WHAT NEEDS TO BE DONE - Copy every entry below word for word, leaving out the pictures.
((
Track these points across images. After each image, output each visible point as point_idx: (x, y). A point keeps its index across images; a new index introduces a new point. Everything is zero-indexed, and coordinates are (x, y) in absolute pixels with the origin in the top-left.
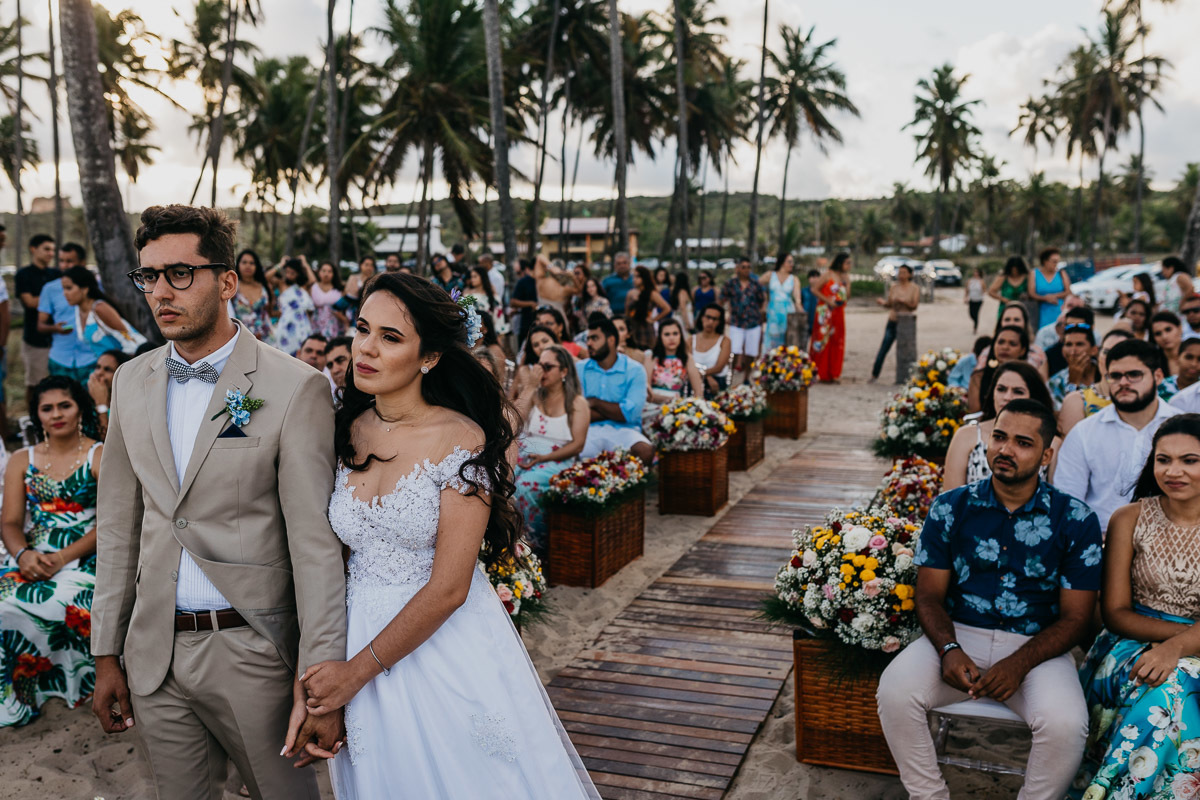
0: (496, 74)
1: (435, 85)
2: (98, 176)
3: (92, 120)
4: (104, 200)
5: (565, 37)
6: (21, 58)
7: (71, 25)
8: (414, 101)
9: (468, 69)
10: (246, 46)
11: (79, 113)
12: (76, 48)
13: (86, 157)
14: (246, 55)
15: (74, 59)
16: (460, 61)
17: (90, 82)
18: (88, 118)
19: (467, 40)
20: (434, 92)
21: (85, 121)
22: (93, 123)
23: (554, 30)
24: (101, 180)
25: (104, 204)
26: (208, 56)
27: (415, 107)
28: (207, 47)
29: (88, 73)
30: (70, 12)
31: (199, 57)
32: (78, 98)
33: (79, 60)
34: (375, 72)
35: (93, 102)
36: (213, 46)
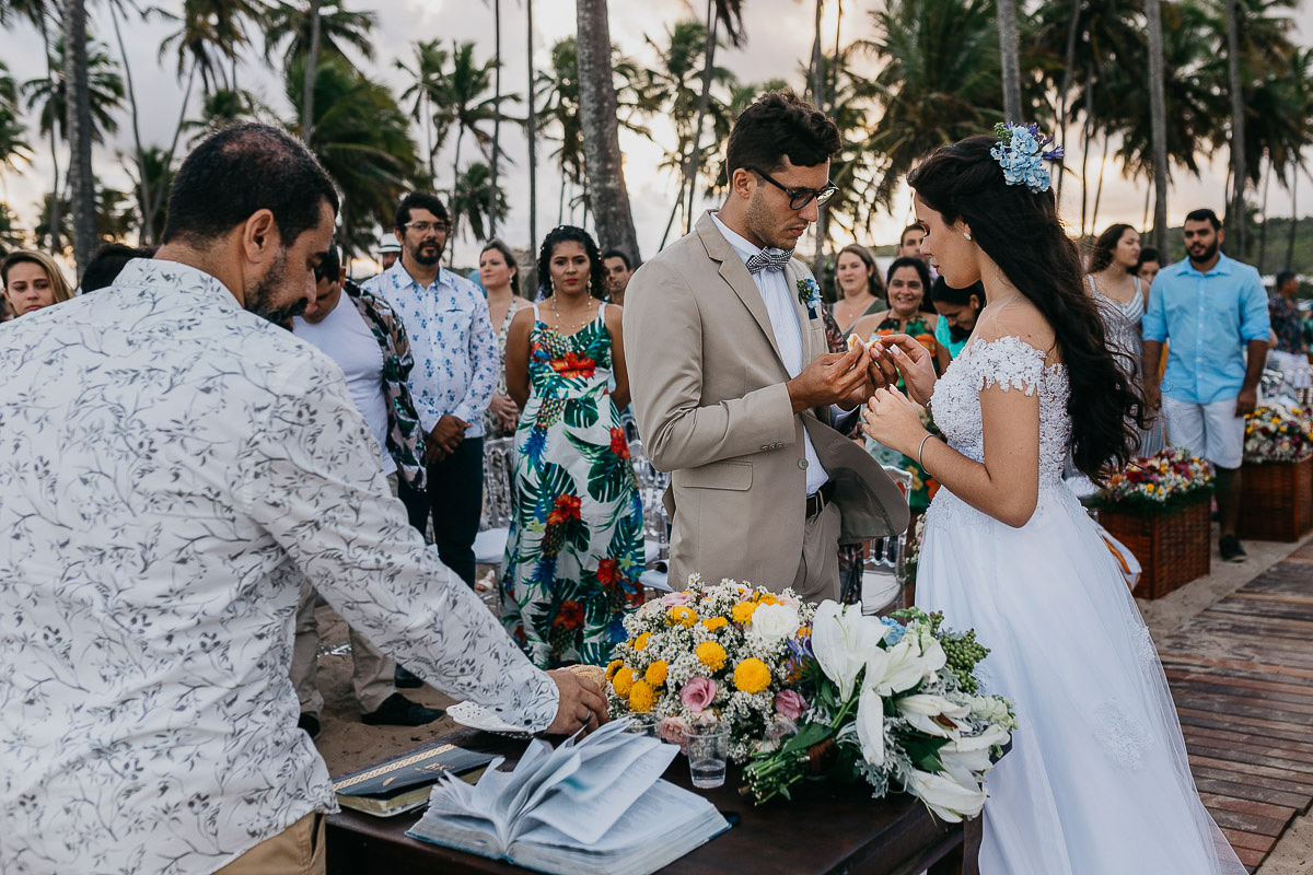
))
TASK ANSWER -
Track these points across images. After each image, output each visible point as point_idx: (x, y). A point keeps its index across images; a new index introduces a new point. Everything is zero-indexed, and coordinates are (x, y) in absolute pixels with the origin in the top-left.
0: (496, 74)
1: (435, 85)
2: (98, 176)
3: (92, 120)
4: (104, 200)
5: (565, 37)
6: (21, 58)
7: (71, 25)
8: (414, 101)
9: (468, 69)
10: (246, 46)
11: (79, 113)
12: (76, 48)
13: (86, 157)
14: (246, 55)
15: (74, 59)
16: (460, 61)
17: (90, 82)
18: (88, 118)
19: (467, 40)
20: (434, 92)
21: (85, 121)
22: (93, 123)
23: (554, 30)
24: (101, 180)
25: (104, 204)
26: (208, 56)
27: (415, 107)
28: (207, 47)
29: (88, 73)
30: (70, 12)
31: (199, 57)
32: (78, 98)
33: (79, 60)
34: (375, 72)
35: (93, 102)
36: (213, 46)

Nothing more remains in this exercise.